Le droit à l'avortement au cœur de la contestation démocratique

Depuis 1990, lors de la 5e Rencontre féministe latino-américaine et caribéenne, tenue en Argentine, le 28 septembre a été érigé en Journée de lutte pour la dépénalisation de l'avortement en Amérique latine et dans les Caraïbes. Selon l'Organisation mondiale de la santé (2017), 25 millions d'avortements provoqués ont lieu chaque année. En Amérique latine, 75 % des avortements pratiqués seraient à risque.

Malgré cela, au Brésil, l'avortement provoqué est un crime contre la vie prévu dans le Code pénal brésilien de 1940, dans les articles 124 à 127, sauf en cas de risque pour la vie de la femme et la grossesse résultant d'un viol, et doit être pratiqué par des médecins , selon l'article 128. Depuis 2012, le Tribunal fédéral (TSF) a dépénalisé l'avortement provoqué dans le cas d'un fœtus anencéphale.

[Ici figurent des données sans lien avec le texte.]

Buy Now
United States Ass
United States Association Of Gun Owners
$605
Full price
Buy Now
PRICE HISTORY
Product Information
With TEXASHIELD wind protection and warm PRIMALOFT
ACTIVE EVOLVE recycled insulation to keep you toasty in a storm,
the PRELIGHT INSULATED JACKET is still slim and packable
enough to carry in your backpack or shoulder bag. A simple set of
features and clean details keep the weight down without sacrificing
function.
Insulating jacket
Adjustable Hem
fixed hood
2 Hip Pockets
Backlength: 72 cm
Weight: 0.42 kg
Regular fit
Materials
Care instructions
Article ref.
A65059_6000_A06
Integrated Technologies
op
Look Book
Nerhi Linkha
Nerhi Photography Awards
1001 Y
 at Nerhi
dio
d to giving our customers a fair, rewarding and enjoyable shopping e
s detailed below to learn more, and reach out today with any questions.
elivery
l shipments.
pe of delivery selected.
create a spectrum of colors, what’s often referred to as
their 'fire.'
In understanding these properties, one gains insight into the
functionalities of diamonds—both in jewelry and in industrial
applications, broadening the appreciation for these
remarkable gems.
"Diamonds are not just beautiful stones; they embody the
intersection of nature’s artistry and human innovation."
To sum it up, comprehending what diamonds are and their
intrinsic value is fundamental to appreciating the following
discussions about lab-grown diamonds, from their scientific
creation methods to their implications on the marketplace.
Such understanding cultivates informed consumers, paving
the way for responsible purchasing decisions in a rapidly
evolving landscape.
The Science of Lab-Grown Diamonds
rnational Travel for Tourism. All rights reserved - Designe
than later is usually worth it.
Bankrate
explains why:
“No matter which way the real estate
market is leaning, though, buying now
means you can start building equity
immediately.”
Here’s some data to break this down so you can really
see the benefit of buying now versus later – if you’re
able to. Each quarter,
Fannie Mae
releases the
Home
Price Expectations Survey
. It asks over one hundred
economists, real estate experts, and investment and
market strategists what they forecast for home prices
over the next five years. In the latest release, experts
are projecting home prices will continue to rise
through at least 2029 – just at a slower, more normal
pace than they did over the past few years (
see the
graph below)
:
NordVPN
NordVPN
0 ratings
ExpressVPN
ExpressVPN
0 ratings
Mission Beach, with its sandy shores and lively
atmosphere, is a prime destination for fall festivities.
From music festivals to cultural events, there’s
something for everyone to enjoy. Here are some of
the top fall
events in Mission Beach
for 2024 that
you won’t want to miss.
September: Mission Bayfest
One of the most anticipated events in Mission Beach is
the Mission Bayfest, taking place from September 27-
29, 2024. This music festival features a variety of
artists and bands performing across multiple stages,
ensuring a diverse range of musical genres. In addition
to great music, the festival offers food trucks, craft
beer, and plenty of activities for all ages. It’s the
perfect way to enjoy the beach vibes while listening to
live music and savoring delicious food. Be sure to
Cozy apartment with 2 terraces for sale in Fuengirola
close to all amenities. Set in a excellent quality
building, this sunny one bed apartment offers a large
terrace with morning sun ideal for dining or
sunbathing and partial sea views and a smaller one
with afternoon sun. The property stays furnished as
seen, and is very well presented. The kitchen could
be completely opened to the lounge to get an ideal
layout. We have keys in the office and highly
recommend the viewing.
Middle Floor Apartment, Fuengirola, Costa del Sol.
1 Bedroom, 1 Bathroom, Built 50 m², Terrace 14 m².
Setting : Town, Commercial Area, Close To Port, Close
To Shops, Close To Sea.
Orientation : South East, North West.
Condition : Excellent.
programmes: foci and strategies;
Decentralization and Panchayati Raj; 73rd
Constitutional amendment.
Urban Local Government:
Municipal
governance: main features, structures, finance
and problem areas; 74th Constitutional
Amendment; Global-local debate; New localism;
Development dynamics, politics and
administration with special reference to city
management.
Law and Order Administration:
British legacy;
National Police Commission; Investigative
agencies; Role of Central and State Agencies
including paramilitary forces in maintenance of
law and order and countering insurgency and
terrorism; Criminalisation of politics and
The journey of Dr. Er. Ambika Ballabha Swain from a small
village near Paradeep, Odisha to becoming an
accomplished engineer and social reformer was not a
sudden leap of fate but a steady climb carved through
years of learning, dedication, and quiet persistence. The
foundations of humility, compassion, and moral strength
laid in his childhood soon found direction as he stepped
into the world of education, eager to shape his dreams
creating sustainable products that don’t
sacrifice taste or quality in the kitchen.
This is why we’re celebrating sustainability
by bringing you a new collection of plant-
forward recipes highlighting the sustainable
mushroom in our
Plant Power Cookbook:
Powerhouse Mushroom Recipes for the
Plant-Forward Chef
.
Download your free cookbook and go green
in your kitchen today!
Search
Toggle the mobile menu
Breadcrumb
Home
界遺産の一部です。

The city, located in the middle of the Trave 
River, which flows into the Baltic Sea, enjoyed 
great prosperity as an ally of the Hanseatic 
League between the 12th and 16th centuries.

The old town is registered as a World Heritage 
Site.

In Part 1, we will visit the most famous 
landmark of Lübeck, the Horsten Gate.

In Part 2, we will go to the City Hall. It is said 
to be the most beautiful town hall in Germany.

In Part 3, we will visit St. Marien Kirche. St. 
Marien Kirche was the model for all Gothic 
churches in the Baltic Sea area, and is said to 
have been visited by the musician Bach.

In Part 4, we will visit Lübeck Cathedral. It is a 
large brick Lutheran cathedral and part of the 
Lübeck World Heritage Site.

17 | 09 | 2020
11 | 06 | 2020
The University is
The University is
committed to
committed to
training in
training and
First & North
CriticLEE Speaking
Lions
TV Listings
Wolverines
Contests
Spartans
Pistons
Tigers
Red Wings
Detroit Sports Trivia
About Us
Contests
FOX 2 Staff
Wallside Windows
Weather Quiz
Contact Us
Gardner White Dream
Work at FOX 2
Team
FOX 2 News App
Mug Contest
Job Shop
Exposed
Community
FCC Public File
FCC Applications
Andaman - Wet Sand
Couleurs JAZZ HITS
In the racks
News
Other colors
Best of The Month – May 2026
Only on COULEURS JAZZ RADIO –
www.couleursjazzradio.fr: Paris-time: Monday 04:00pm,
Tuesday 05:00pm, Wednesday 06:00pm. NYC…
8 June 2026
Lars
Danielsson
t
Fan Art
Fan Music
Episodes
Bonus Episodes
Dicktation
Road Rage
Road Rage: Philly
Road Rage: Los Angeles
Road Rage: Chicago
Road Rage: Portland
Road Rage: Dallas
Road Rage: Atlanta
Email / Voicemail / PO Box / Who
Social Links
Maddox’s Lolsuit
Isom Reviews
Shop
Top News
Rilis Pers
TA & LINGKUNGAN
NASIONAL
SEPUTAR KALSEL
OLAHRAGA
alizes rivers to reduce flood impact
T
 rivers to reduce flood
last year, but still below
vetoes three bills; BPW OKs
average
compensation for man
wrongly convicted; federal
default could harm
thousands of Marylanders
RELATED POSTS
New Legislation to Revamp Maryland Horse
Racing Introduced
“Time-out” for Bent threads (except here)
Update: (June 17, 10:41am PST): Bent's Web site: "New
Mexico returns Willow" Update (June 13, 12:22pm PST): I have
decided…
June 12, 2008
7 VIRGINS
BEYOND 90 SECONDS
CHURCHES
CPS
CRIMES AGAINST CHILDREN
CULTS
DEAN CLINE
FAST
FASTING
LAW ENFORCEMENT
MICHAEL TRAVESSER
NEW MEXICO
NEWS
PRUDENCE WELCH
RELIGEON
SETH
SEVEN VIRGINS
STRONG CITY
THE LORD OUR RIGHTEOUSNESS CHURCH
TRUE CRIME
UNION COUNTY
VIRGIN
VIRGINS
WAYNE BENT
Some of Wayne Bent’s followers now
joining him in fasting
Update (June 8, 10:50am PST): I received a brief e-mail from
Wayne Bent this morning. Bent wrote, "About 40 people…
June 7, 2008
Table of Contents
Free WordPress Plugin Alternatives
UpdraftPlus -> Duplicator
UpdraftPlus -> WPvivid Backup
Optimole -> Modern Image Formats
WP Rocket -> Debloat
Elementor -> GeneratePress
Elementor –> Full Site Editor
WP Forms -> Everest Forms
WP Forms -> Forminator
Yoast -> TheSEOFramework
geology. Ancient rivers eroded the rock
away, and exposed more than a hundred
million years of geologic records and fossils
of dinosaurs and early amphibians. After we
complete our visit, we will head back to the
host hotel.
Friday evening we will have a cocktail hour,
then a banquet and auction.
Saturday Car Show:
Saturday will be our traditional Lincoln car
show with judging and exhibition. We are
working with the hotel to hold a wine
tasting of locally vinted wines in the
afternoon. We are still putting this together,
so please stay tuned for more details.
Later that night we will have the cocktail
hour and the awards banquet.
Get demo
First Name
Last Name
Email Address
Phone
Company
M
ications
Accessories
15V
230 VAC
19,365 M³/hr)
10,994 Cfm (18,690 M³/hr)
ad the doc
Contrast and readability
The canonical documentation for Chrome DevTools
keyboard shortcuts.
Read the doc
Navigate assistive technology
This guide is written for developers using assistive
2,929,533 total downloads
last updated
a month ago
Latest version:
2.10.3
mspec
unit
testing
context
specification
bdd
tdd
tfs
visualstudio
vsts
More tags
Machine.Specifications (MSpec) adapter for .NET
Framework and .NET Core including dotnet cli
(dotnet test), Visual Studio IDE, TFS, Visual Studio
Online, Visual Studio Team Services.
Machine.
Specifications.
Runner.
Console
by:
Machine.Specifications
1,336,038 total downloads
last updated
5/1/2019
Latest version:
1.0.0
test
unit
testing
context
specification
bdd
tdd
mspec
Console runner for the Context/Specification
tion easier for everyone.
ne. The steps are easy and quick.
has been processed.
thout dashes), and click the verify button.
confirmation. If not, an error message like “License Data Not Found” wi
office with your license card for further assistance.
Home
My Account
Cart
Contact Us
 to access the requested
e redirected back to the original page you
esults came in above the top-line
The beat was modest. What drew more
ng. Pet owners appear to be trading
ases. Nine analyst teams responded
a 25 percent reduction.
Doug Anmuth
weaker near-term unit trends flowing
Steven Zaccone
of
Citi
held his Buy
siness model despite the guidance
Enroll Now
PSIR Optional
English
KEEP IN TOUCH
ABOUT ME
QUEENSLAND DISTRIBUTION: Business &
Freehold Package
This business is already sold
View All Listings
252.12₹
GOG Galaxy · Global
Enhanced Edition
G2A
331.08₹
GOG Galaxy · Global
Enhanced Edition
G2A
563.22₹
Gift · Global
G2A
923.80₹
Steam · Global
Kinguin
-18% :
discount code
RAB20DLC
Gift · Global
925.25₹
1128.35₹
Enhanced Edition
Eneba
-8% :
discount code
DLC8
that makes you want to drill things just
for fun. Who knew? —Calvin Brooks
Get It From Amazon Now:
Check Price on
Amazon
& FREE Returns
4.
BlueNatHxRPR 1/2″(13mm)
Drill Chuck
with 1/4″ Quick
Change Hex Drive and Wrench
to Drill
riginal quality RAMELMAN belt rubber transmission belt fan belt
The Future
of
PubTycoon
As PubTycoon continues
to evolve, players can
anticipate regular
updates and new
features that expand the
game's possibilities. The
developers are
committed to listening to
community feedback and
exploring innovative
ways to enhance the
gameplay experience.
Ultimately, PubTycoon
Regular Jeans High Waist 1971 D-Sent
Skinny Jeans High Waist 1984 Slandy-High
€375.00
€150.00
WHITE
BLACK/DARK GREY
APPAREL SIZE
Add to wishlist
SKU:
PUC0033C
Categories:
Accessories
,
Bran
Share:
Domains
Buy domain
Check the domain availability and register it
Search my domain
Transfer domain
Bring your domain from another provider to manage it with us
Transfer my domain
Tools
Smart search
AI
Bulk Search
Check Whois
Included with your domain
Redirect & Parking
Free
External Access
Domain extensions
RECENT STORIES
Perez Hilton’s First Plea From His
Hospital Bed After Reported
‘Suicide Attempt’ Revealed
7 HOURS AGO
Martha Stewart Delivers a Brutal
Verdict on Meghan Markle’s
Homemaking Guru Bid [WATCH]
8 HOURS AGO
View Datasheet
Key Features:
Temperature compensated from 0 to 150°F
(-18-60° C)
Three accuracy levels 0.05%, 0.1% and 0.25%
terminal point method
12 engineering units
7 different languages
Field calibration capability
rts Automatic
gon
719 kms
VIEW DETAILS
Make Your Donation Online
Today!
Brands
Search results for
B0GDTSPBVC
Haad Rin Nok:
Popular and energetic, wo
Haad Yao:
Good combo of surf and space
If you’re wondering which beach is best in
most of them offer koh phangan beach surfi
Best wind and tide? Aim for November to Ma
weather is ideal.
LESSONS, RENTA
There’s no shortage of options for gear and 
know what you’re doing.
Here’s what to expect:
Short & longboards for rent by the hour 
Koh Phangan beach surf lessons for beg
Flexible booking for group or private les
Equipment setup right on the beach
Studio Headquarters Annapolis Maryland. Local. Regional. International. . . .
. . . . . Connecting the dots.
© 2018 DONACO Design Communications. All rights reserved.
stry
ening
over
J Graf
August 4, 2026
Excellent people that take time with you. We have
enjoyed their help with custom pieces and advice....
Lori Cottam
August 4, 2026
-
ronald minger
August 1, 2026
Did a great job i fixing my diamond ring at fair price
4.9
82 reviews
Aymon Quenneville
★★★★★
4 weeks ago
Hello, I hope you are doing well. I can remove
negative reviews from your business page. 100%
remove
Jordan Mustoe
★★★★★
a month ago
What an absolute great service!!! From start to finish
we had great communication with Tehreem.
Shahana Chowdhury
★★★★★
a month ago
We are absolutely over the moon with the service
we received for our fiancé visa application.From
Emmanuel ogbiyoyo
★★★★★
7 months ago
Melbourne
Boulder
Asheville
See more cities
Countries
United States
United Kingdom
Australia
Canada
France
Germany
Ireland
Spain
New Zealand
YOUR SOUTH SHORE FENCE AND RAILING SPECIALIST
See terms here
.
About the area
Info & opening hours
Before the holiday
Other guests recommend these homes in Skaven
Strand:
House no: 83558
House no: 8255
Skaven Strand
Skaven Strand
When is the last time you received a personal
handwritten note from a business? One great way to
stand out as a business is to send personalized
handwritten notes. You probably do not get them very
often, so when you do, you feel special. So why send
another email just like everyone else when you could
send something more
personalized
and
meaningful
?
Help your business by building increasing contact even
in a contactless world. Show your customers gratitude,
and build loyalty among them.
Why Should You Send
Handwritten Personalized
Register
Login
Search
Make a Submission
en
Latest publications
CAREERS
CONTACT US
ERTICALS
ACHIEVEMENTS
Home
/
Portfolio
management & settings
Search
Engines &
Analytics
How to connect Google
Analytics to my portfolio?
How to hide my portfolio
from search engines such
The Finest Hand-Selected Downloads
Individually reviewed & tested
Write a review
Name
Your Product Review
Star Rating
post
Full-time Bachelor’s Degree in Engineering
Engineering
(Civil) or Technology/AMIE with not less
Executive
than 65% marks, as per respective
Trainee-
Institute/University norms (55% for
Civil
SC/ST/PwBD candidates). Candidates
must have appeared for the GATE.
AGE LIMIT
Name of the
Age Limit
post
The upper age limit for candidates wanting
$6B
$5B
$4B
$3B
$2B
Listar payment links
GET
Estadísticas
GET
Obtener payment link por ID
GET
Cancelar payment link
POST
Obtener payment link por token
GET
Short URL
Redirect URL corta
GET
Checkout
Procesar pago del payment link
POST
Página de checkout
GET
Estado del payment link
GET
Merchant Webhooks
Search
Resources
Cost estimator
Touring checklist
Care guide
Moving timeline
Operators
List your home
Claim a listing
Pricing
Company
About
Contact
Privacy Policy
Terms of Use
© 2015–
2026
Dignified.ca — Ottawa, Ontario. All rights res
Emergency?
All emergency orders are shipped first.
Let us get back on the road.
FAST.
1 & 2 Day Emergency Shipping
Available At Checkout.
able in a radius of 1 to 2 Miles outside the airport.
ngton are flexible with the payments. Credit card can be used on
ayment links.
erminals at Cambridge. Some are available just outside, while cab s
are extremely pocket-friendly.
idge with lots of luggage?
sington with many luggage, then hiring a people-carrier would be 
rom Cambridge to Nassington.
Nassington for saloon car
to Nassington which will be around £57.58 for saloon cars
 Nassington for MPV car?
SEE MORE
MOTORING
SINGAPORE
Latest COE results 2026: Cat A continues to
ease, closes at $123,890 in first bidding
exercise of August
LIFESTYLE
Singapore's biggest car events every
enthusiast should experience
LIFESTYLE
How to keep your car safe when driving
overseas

À un mois de la célébration du 30e anniversaire du début de la Journée de lutte pour la dépénalisation de l'avortement en Amérique latine et dans les Caraïbes, le ministère brésilien de la Santé a publié l'ordonnance n° Grossesse dans les cas prévus par la loi, dans le cadre du champ d'application du système de santé unifié-SUS ». Ladite Ordonnance établit, dans son art. 2.282° l'obligation pour le médecin et les autres professionnels de santé d'informer l'autorité de police ; dans son art. 1° éclaircir la femme sur les éventuels désagréments et risques pour sa santé ; dans son art. 6ème, la disponibilité par l'équipe médicale de la femme à visualiser le fœtus ou l'embryon par échographie.

Cette ordonnance représente un recul par rapport à la garantie de l'avortement légal en cas de viol, une énième tentative d'embarrasser les équipes médicales, de décourager les femmes victimes de violence de prendre des décisions en toute sécurité, de ne pas respecter les principes juridiques énoncés dans le Code brésilien et de violer le droit des femmes droit à l'autonomie.

La semaine dernière, l'avortement légal d'une enfant de 10 ans, violée par son oncle depuis qu'elle avait 6 ans, était à l'ordre du jour du débat national, aboutissant à une grossesse à haut risque. Bien que l'avortement en cas de viol soit légal dans le pays depuis 1940 et ne nécessite plus de rapport de police depuis 2005, la procédure devait être autorisée par le tribunal brésilien et, malgré cela, les soins ont été refusés par l'hôpital de la capitale du indiquer le lieu de résidence de l'enfant. Pour mener à bien l'intervention en toute sécurité, la jeune fille et sa grand-mère ont dû se rendre à Recife, où des groupes fondamentalistes religieux et conservateurs ont été mobilisés, après qu'un militant d'extrême droite a divulgué le nom et l'adresse de l'enfant, ainsi que l'hôpital où l'intervention se déroulerait. effectué et le nom du médecin.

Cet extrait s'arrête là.